Football players and coaches watch game film, looking for patterns in play calling and ways to exploit a team’s weaknesses.
Sounds perfect for a mathematician who focuses on statistics and probability, searching for the one key variable that impacts an outcome when studying several data points across a scatter plot.
This isn’t moneyball, where statistics and analytics make offensive and defensive decisions so a team of role players can become champions.
This is more machine learning where co-variants can help predict outcomes.
“If math provides the logic and a computer provides the speed, the human depth comes from how our neurons make multi-layered connections,” says Wei-Min Huang, professor of mathematics.
After teaching and researching at Lehigh since 1982, he knows how rich the data set is around the Rivalry. He’s been witness to over 40 games, seven presidents, two stadiums, a handful of coaches, and hundreds of players. The sweetest of victories and bitter defeats.
“I love Lehigh and its students,” he says.
So he and graduate student Tian Qin ’25 looked at data from the last 139 years: score, winner, weather, temperature, wind, location, and total yardage. Then they ran a computation.
Their algorithm looked at the sequence of events — the clusters of wins, the away losses, and how long winning streaks lasted.
Would there be some kind of pattern to this model?
The answer is yes.
The last 50 years have been better to Lehigh. The scores are lower. The margin of victory is narrower. The consistent wins for Lehigh.
The end result: Lehigh has a 62% chance to win in 2023.

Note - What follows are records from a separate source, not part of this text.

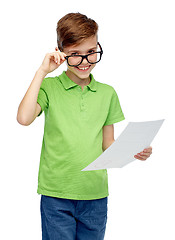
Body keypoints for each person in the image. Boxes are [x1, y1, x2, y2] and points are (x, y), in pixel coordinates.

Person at [17, 12, 152, 240]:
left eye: (90, 52)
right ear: (60, 52)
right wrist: (41, 71)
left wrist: (133, 151)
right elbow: (24, 118)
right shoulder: (50, 87)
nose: (84, 61)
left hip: (95, 196)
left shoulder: (107, 93)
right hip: (56, 195)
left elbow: (108, 143)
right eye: (75, 54)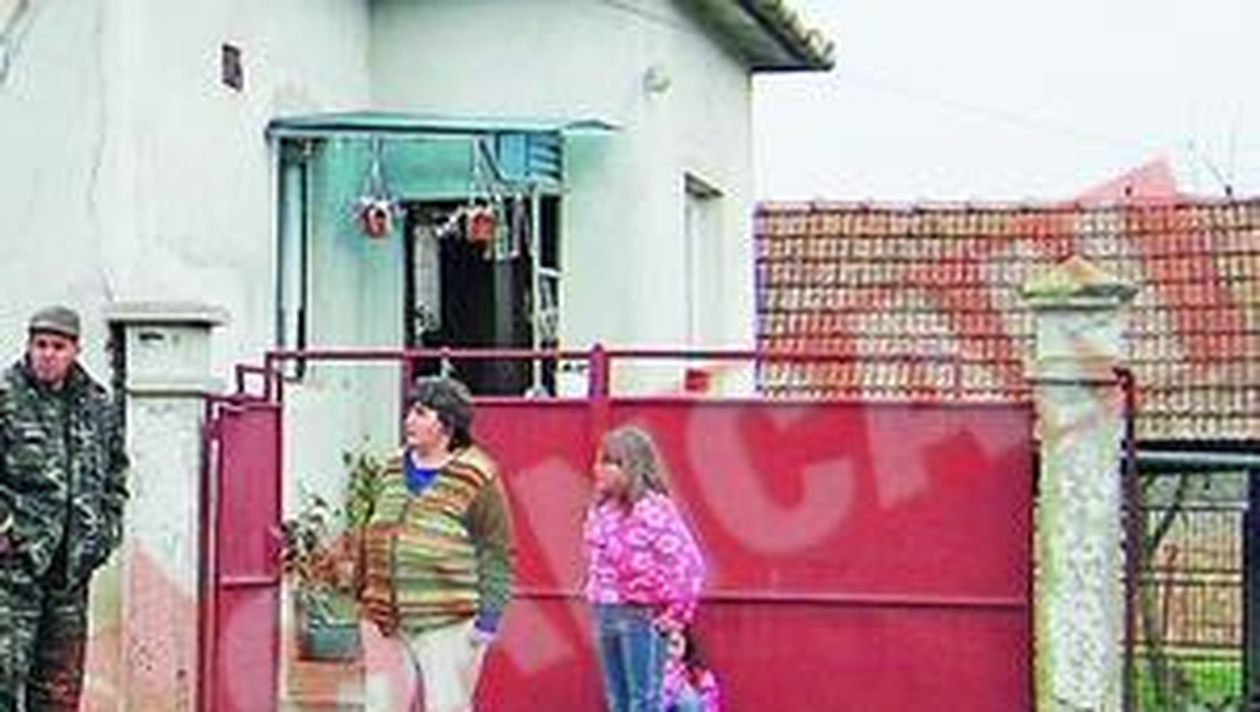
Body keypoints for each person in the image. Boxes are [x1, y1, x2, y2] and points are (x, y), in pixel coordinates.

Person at [351, 375, 514, 712]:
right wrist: (361, 594)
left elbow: (495, 549)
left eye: (421, 413)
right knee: (381, 706)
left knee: (447, 706)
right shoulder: (391, 469)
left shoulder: (476, 475)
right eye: (410, 411)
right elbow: (372, 530)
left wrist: (488, 619)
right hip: (383, 617)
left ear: (447, 425)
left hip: (448, 619)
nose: (409, 420)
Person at [0, 305, 129, 710]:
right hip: (13, 570)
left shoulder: (97, 404)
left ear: (75, 350)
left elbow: (116, 474)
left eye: (58, 346)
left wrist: (105, 534)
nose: (48, 354)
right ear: (29, 346)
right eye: (40, 345)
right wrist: (4, 531)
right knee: (5, 679)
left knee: (59, 690)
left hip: (71, 572)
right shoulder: (6, 397)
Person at [583, 424, 705, 712]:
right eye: (599, 461)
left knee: (644, 700)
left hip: (641, 613)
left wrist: (677, 614)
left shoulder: (653, 509)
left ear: (632, 467)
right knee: (617, 699)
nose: (599, 469)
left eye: (610, 462)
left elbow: (689, 563)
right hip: (605, 609)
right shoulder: (601, 508)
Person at [663, 627, 721, 712]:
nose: (669, 650)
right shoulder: (663, 674)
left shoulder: (703, 677)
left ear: (687, 646)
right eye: (665, 644)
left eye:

To arrive at that number, they used a hidden Markov model (HMM), which predicts the probability of a sequence of events based on the most recent events. Think of it in the way your text message app or search engine tries to predict the next word in your sentence based on the words before it.
In this model, each game is a state, and each state can result in either a win, loss, or tie. The math duo used only 151 games for fitting sequences of HMM, ruling out games that ended in a tie or that were held in other locations, like Wilkes-Barre and New York City.
Weather and temp were used in the preliminary analysis, but Huang and Qin found that those two covariates didn’t contribute significantly, and many of those data points were incomplete — it’s hard to find what the weather was like back in 1890. So those data points were not included in the final analysis.
One data point did create an impact: location.
The 62% derived from the initial HMM analysis doesn’t include the factor of location. If location is included, that percentage improves greatly — as seen in the second graph. (Statistically speaking though, with fewer games used in the analysis, the standard error of the estimate can also be higher.)
So, home field advantage brings an even greater chance of success for Lehigh.
But running counter to what the math predicts are the factors outside anyone’s control, things like heart, preparation, and hard work. While both teams will display those traits, how they are applied often creates momentum that can make any result feel like destiny.